[Start of Attachment]
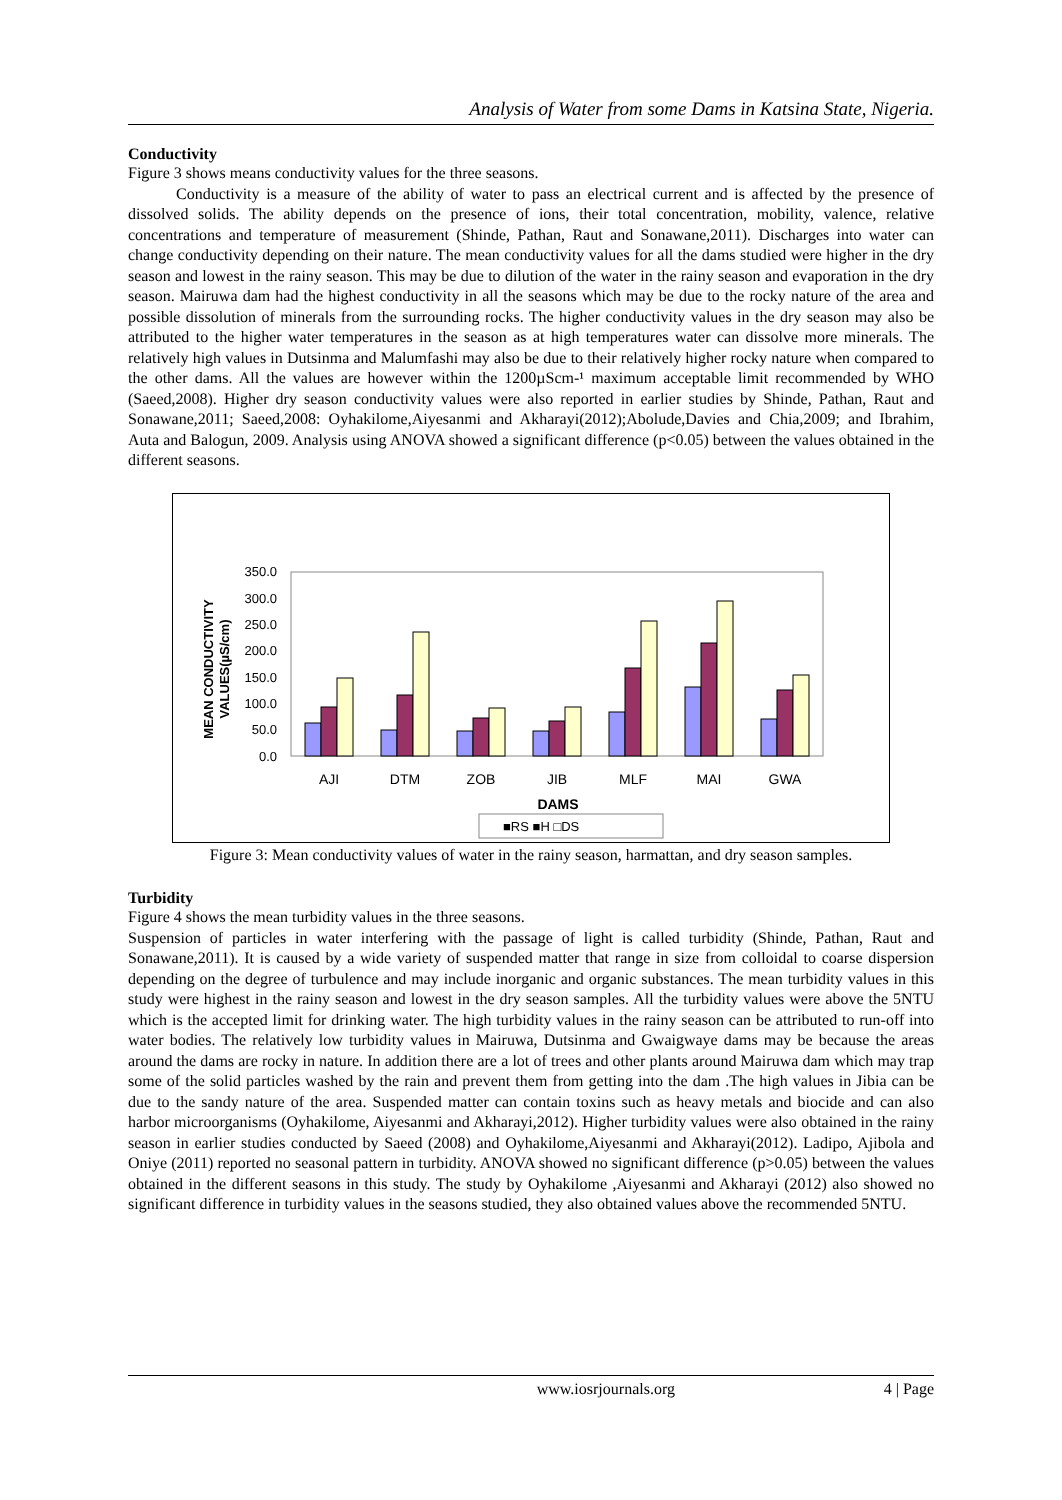Analysis of Water from some Dams in Katsina State, Nigeria.
Conductivity
Figure 3 shows means conductivity values for the three seasons.
Conductivity is a measure of the ability of water to pass an electrical current and is affected by the presence of dissolved solids. The ability depends on the presence of ions, their total concentration, mobility, valence, relative concentrations and temperature of measurement (Shinde, Pathan, Raut and Sonawane,2011). Discharges into water can change conductivity depending on their nature. The mean conductivity values for all the dams studied were higher in the dry season and lowest in the rainy season. This may be due to dilution of the water in the rainy season and evaporation in the dry season. Mairuwa dam had the highest conductivity in all the seasons which may be due to the rocky nature of the area and possible dissolution of minerals from the surrounding rocks. The higher conductivity values in the dry season may also be attributed to the higher water temperatures in the season as at high temperatures water can dissolve more minerals. The relatively high values in Dutsinma and Malumfashi may also be due to their relatively higher rocky nature when compared to the other dams. All the values are however within the 1200µScm-¹ maximum acceptable limit recommended by WHO (Saeed,2008). Higher dry season conductivity values were also reported in earlier studies by Shinde, Pathan, Raut and Sonawane,2011; Saeed,2008: Oyhakilome,Aiyesanmi and Akharayi(2012);Abolude,Davies and Chia,2009; and Ibrahim, Auta and Balogun, 2009. Analysis using ANOVA showed a significant difference (p<0.05) between the values obtained in the different seasons.
MEAN CONDUCTIVITY
VALUES(µS/cm)
0.0
50.0
100.0
150.0
200.0
250.0
300.0
350.0
AJI
DTM
ZOB
JIB
MLF
MAI
GWA
DAMS
■RS ■H □DS
Figure 3: Mean conductivity values of water in the rainy season, harmattan, and dry season samples.
Turbidity
Figure 4 shows the mean turbidity values in the three seasons.
Suspension of particles in water interfering with the passage of light is called turbidity (Shinde, Pathan, Raut and Sonawane,2011). It is caused by a wide variety of suspended matter that range in size from colloidal to coarse dispersion depending on the degree of turbulence and may include inorganic and organic substances. The mean turbidity values in this study were highest in the rainy season and lowest in the dry season samples. All the turbidity values were above the 5NTU which is the accepted limit for drinking water. The high turbidity values in the rainy season can be attributed to run-off into water bodies. The relatively low turbidity values in Mairuwa, Dutsinma and Gwaigwaye dams may be because the areas around the dams are rocky in nature. In addition there are a lot of trees and other plants around Mairuwa dam which may trap some of the solid particles washed by the rain and prevent them from getting into the dam .The high values in Jibia can be due to the sandy nature of the area. Suspended matter can contain toxins such as heavy metals and biocide and can also harbor microorganisms (Oyhakilome, Aiyesanmi and Akharayi,2012). Higher turbidity values were also obtained in the rainy season in earlier studies conducted by Saeed (2008) and Oyhakilome,Aiyesanmi and Akharayi(2012). Ladipo, Ajibola and Oniye (2011) reported no seasonal pattern in turbidity. ANOVA showed no significant difference (p>0.05) between the values obtained in the different seasons in this study. The study by Oyhakilome ,Aiyesanmi and Akharayi (2012) also showed no significant difference in turbidity values in the seasons studied, they also obtained values above the recommended 5NTU.
www.iosrjournals.org 4 | Page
[End of Attachment]
EXERCISE DIRECTIONS:
Set down the entries shown above once more, exactly as they read, but without pictures.

REPLY:
Analysis of Water from some Dams in Katsina State, Nigeria.
Conductivity
Figure 3 shows means conductivity values for the three seasons.
Conductivity is a measure of the ability of water to pass an electrical current and is affected by the presence of dissolved solids. The ability depends on the presence of ions, their total concentration, mobility, valence, relative concentrations and temperature of measurement (Shinde, Pathan, Raut and Sonawane,2011). Discharges into water can change conductivity depending on their nature. The mean conductivity values for all the dams studied were higher in the dry season and lowest in the rainy season. This may be due to dilution of the water in the rainy season and evaporation in the dry season. Mairuwa dam had the highest conductivity in all the seasons which may be due to the rocky nature of the area and possible dissolution of minerals from the surrounding rocks. The higher conductivity values in the dry season may also be attributed to the higher water temperatures in the season as at high temperatures water can dissolve more minerals. The relatively high values in Dutsinma and Malumfashi may also be due to their relatively higher rocky nature when compared to the other dams. All the values are however within the 1200µScm-¹ maximum acceptable limit recommended by WHO (Saeed,2008). Higher dry season conductivity values were also reported in earlier studies by Shinde, Pathan, Raut and Sonawane,2011; Saeed,2008: Oyhakilome,Aiyesanmi and Akharayi(2012);Abolude,Davies and Chia,2009; and Ibrahim, Auta and Balogun, 2009. Analysis using ANOVA showed a significant difference (p<0.05) between the values obtained in the different seasons.
MEAN CONDUCTIVITY
VALUES(µS/cm)
0.0
50.0
100.0
150.0
200.0
250.0
300.0
350.0
AJI
DTM
ZOB
JIB
MLF
MAI
GWA
DAMS
■RS ■H □DS
Figure 3: Mean conductivity values of water in the rainy season, harmattan, and dry season samples.
Turbidity
Figure 4 shows the mean turbidity values in the three seasons.
Suspension of particles in water interfering with the passage of light is called turbidity (Shinde, Pathan, Raut and Sonawane,2011). It is caused by a wide variety of suspended matter that range in size from colloidal to coarse dispersion depending on the degree of turbulence and may include inorganic and organic substances. The mean turbidity values in this study were highest in the rainy season and lowest in the dry season samples. All the turbidity values were above the 5NTU which is the accepted limit for drinking water. The high turbidity values in the rainy season can be attributed to run-off into water bodies. The relatively low turbidity values in Mairuwa, Dutsinma and Gwaigwaye dams may be because the areas around the dams are rocky in nature. In addition there are a lot of trees and other plants around Mairuwa dam which may trap some of the solid particles washed by the rain and prevent them from getting into the dam .The high values in Jibia can be due to the sandy nature of the area. Suspended matter can contain toxins such as heavy metals and biocide and can also harbor microorganisms (Oyhakilome, Aiyesanmi and Akharayi,2012). Higher turbidity values were also obtained in the rainy season in earlier studies conducted by Saeed (2008) and Oyhakilome,Aiyesanmi and Akharayi(2012). Ladipo, Ajibola and Oniye (2011) reported no seasonal pattern in turbidity. ANOVA showed no significant difference (p>0.05) between the values obtained in the different seasons in this study. The study by Oyhakilome ,Aiyesanmi and Akharayi (2012) also showed no significant difference in turbidity values in the seasons studied, they also obtained values above the recommended 5NTU.
www.iosrjournals.org 4 | Page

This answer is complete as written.